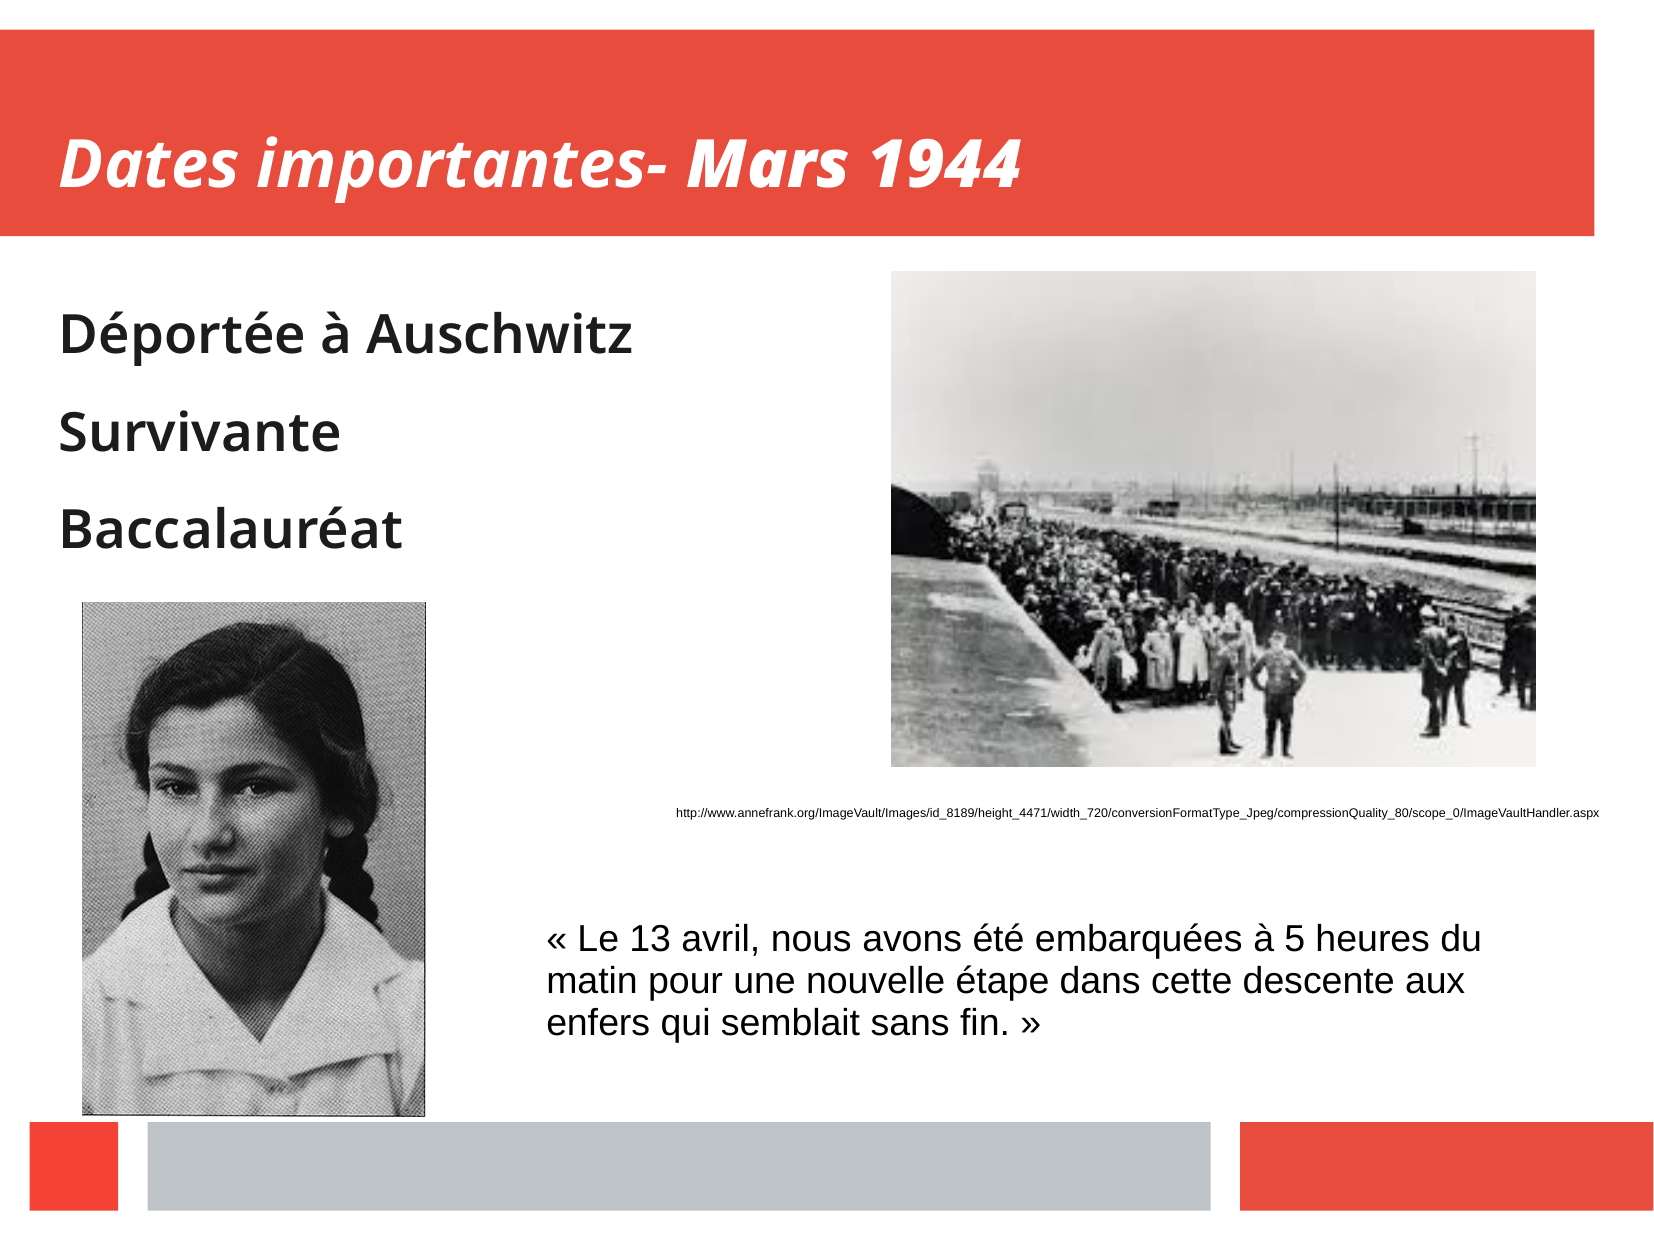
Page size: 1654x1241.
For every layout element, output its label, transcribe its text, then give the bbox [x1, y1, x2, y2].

text_box http://www.annefrank.org/ImageVault/Images/id_8189/height_4471/width_720/conversionFormatType_Jpeg/compressionQuality_80/scope_0/ImageVaultHandler.aspx [661, 798, 1654, 898]
list Déportée à Auschwitz Survivante Baccalauréat [59, 295, 1565, 1063]
title Dates importantes- Mars 1944 [59, 59, 1595, 207]
picture [82, 602, 426, 1117]
text_box « Le 13 avril, nous avons été embarquées à 5 heures du matin pour une nouvelle étape dans cette descente aux enfers qui semblait sans fin. » [531, 910, 1561, 1052]
picture [891, 271, 1536, 767]
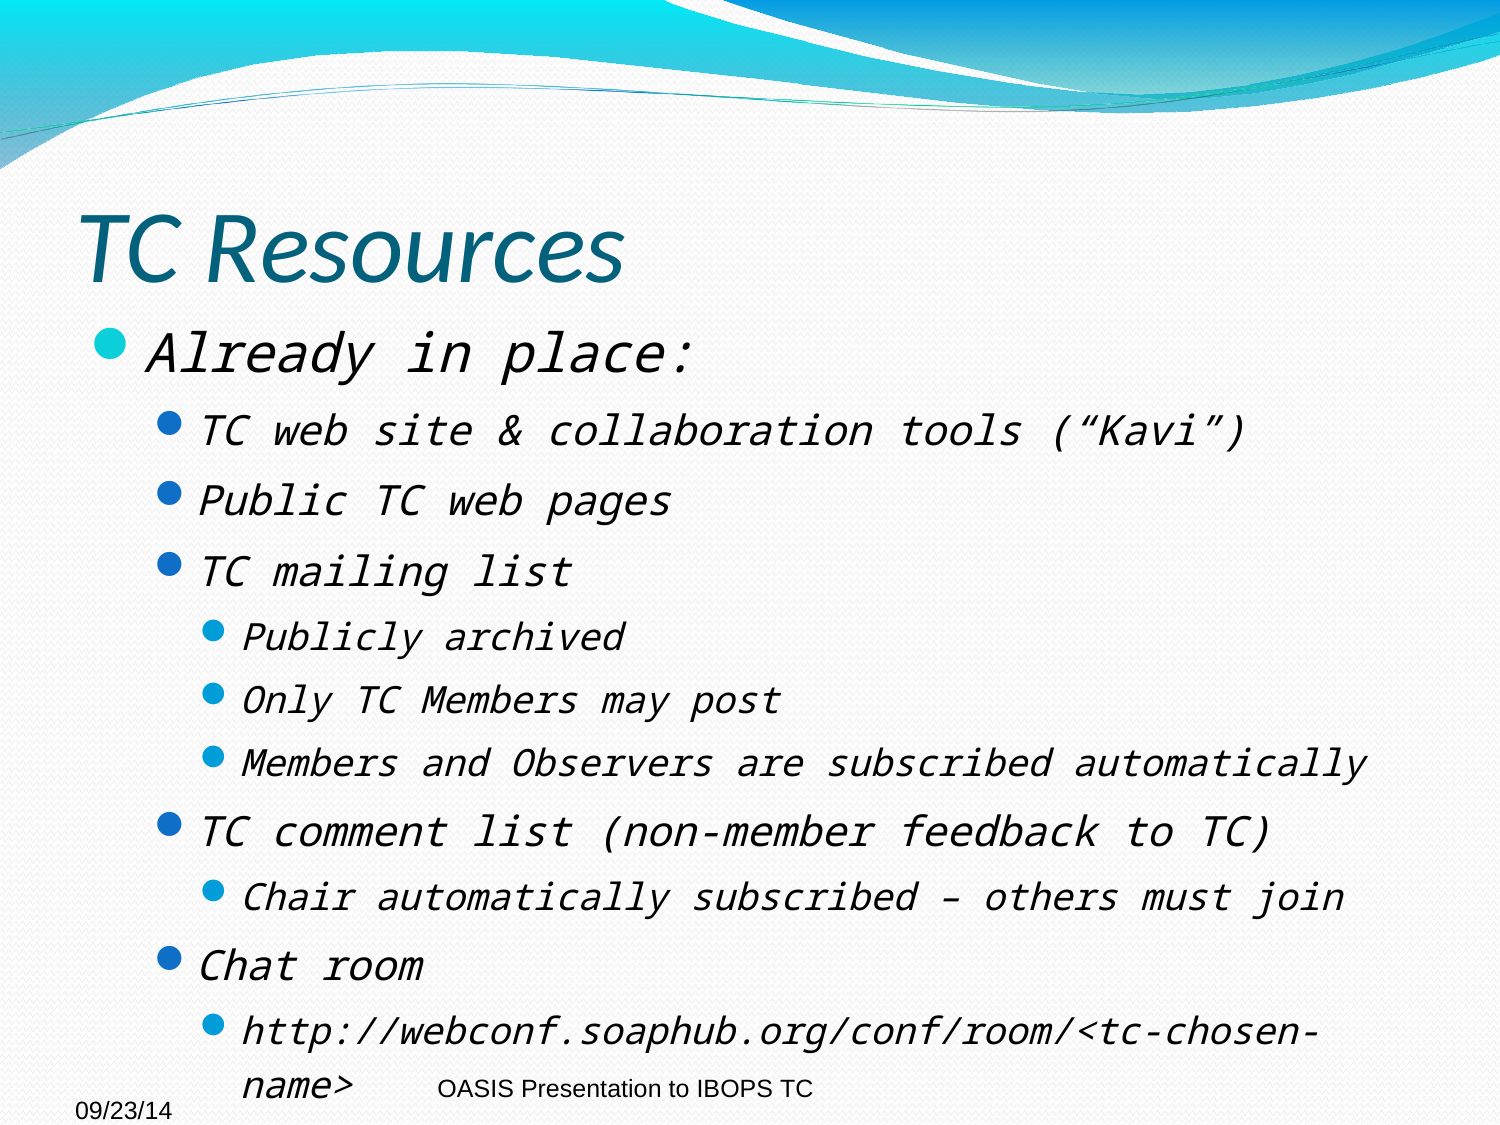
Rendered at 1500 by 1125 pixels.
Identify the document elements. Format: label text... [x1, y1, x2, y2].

text_box TC Resources [75, 115, 1426, 297]
text_box Already in place: TC web site & collaboration tools (“Kavi”) Public TC web pages TC mailing list Publicly archived Only TC Members may post Members and Observers are subscribed automatically TC comment list (non-member feedback to TC) Chair automatically subscribed – others must join Chat room http://webconf.soaphub.org/conf/room/<tc-chosen-name> [74, 297, 1441, 1125]
picture [0, 0, 1500, 1125]
text_box OASIS Presentation to IBOPS TC [437, 982, 988, 1103]
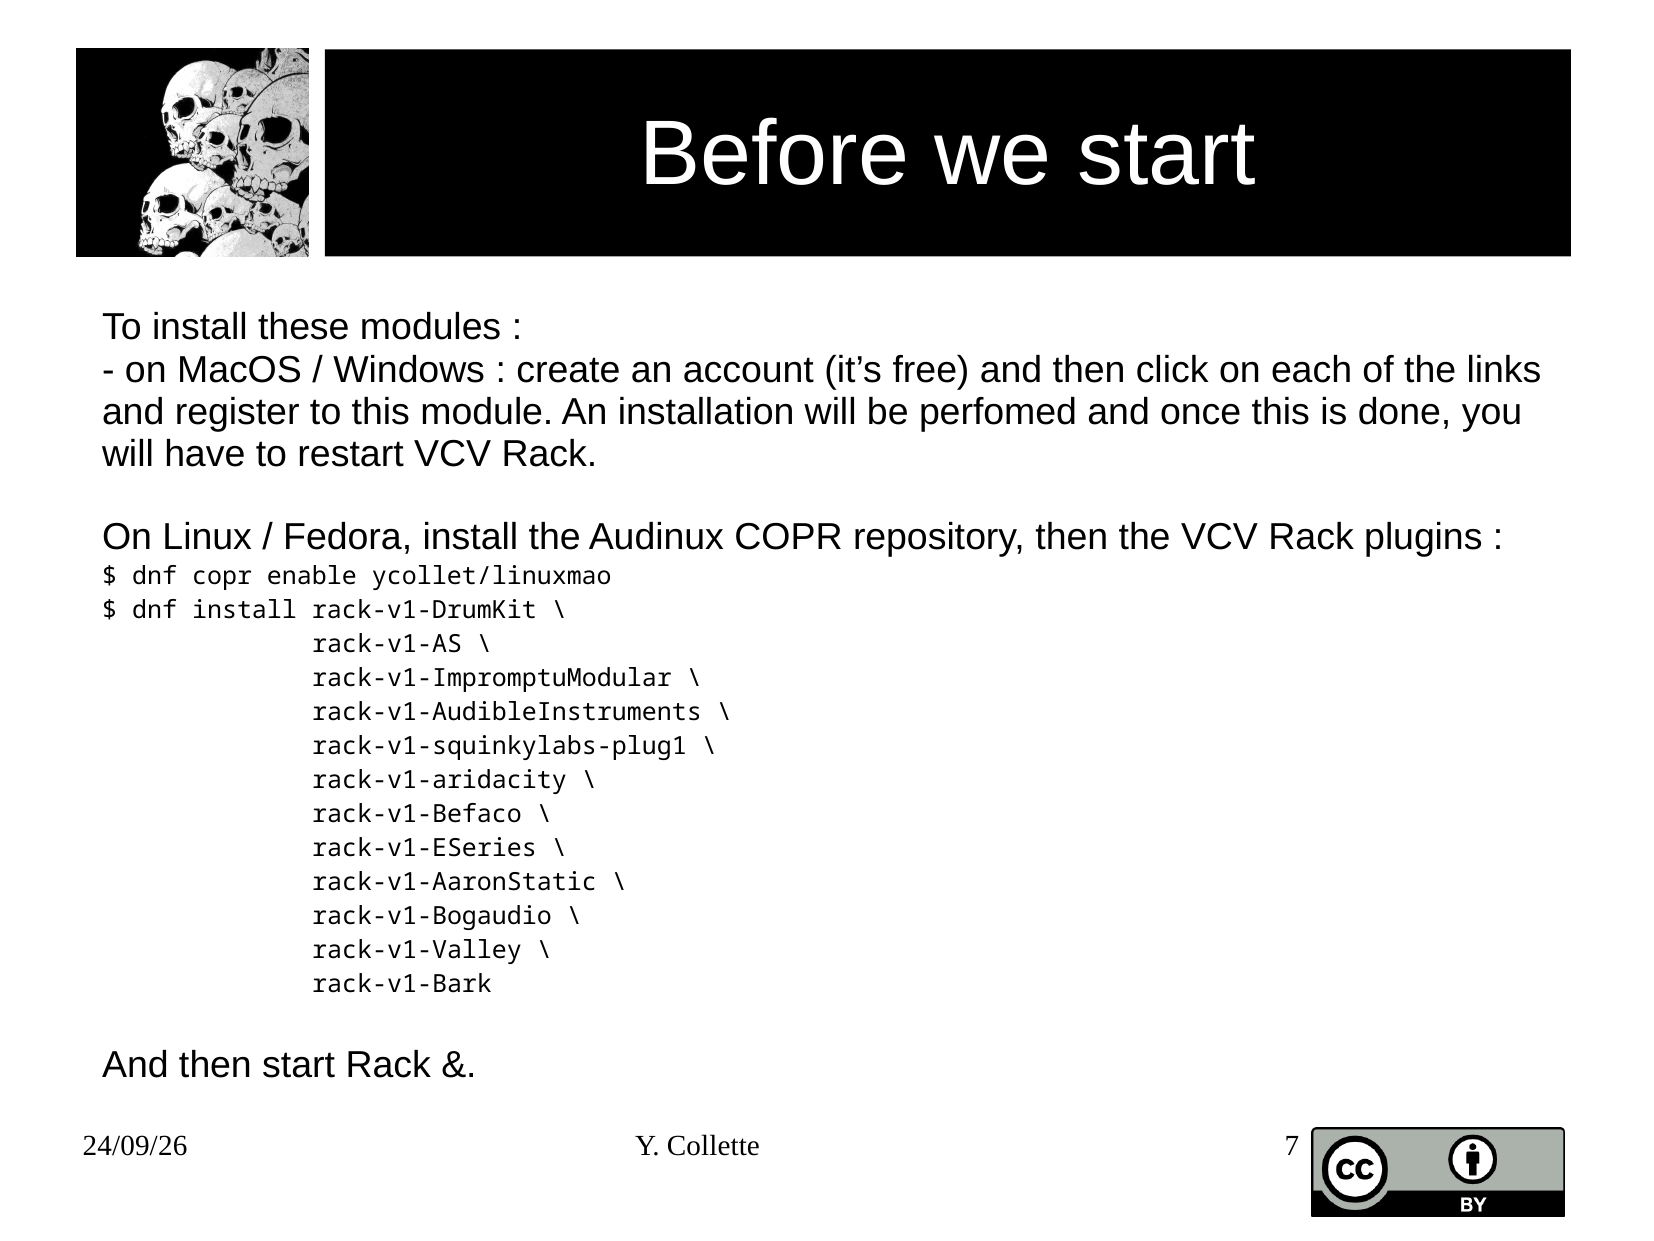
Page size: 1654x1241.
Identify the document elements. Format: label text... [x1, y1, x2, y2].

title Before we start [324, 49, 1571, 257]
text_box To install these modules : - on MacOS / Windows : create an account (it’s free) and then click on each of the links and register to this module. An installation will be perfomed and once this is done, you will have to restart VCV Rack. On Linux / Fedora, install the Audinux COPR repository, then the VCV Rack plugins : $ dnf copr enable ycollet/linuxmao $ dnf install rack-v1-DrumKit \ rack-v1-AS \ rack-v1-ImpromptuModular \ rack-v1-AudibleInstruments \ rack-v1-squinkylabs-plug1 \ rack-v1-aridacity \ rack-v1-Befaco \ rack-v1-ESeries \ rack-v1-AaronStatic \ rack-v1-Bogaudio \ rack-v1-Valley \ rack-v1-Bark And then start Rack &. [87, 298, 1565, 1095]
picture [76, 48, 309, 257]
picture [1311, 1127, 1565, 1217]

= = = = =

課題内容: 上のすべての記録の行を、一字も変えずにそのまま出力してほしい。ただし、画像は答えに含めない。

完成した解答:
Page size: 1654x1241.
For every layout element, output its label, transcribe its text, then give the bbox [x1, y1, x2, y2].

text_box http://www.annefrank.org/ImageVault/Images/id_8189/height_4471/width_720/conversionFormatType_Jpeg/compressionQuality_80/scope_0/ImageVaultHandler.aspx [661, 798, 1654, 898]
list Déportée à Auschwitz Survivante Baccalauréat [59, 295, 1565, 1063]
title Dates importantes- Mars 1944 [59, 59, 1595, 207]
picture [82, 602, 426, 1117]
text_box « Le 13 avril, nous avons été embarquées à 5 heures du matin pour une nouvelle étape dans cette descente aux enfers qui semblait sans fin. » [531, 910, 1561, 1052]
picture [891, 271, 1536, 767]
Rendered at 1500 by 1125 pixels.
Identify the document elements. Format: label text... [x1, y1, x2, y2].

text_box TC Resources [75, 115, 1426, 297]
text_box Already in place: TC web site & collaboration tools (“Kavi”) Public TC web pages TC mailing list Publicly archived Only TC Members may post Members and Observers are subscribed automatically TC comment list (non-member feedback to TC) Chair automatically subscribed – others must join Chat room http://webconf.soaphub.org/conf/room/<tc-chosen-name> [74, 297, 1441, 1125]
picture [0, 0, 1500, 1125]
text_box OASIS Presentation to IBOPS TC [437, 982, 988, 1103]
Page size: 1654x1241.
Identify the document elements. Format: label text... [x1, y1, x2, y2].

title Before we start [324, 49, 1571, 257]
text_box To install these modules : - on MacOS / Windows : create an account (it’s free) and then click on each of the links and register to this module. An installation will be perfomed and once this is done, you will have to restart VCV Rack. On Linux / Fedora, install the Audinux COPR repository, then the VCV Rack plugins : $ dnf copr enable ycollet/linuxmao $ dnf install rack-v1-DrumKit \ rack-v1-AS \ rack-v1-ImpromptuModular \ rack-v1-AudibleInstruments \ rack-v1-squinkylabs-plug1 \ rack-v1-aridacity \ rack-v1-Befaco \ rack-v1-ESeries \ rack-v1-AaronStatic \ rack-v1-Bogaudio \ rack-v1-Valley \ rack-v1-Bark And then start Rack &. [87, 298, 1565, 1095]
picture [76, 48, 309, 257]
picture [1311, 1127, 1565, 1217]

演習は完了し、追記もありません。